### PROBLEM 1
In the relative distance strategy code, what is the default distance metric?
### PROBLEM 2
Translate this sentence from the relative distance strategy code into Spanish: "Initialise the strategy with a distance metric."
### PROBLEM 3
From the relative distance strategy code, print everything from "scorer: RelativeDistanceScorer" down to "pairwise_distances function." without changing a character.

### EXTRACT TO READ
════════════════
"""Relative distance based active learning strategy."""
from typing import List
from pyrelational.batch_mode_samplers import TopKSampler
from pyrelational.data_managers import DataManager
from pyrelational.informativeness import RelativeDistanceScorer
from pyrelational.strategies.abstract_strategy import Strategy
[docs]
class RelativeDistanceStrategy(Strategy):
"""Diversity sampling based active learning strategy."""
scorer: RelativeDistanceScorer
def __init__(self, metric: str = "euclidean"):
"""Initialise the strategy with a distance metric.
:param metric: Name of distance metric to use. This should be supported by scikit-learn
pairwise_distances function.
"""
self.metric = metric
super().__init__(RelativeDistanceScorer(metric=metric), TopKSampler())
[docs]
def __call__(self, num_annotate: int, data_manager: DataManager) -> List[int]:
"""Identify samples which need to be labelled.
:param num_annotate: number of samples to annotate
:param data_manager: A pyrelational data manager
which keeps track of what has been labelled and creates data loaders for
active learning
:return: list of indices to annotate
"""
scores = self.scorer(data_manager.get_unlabelled_loader(), data_manager.get_labelled_loader())
return self.sampler(scores, data_manager.u_indices, num_annotate)
════════════════
### DATASET ENTRIES
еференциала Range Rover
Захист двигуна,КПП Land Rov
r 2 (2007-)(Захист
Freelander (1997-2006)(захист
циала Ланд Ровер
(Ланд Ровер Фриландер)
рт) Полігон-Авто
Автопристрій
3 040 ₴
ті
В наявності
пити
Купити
════════════════
### WORKED SOLUTION 1
"euclidean"

### WORKED SOLUTION 2
Inicializa la estrategia con una métrica de distancia.

### WORKED SOLUTION 3
scorer: RelativeDistanceScorer
def __init__(self, metric: str = "euclidean"):
"""Initialise the strategy with a distance metric.
:param metric: Name of distance metric to use. This should be supported by scikit-learn
pairwise_distances function.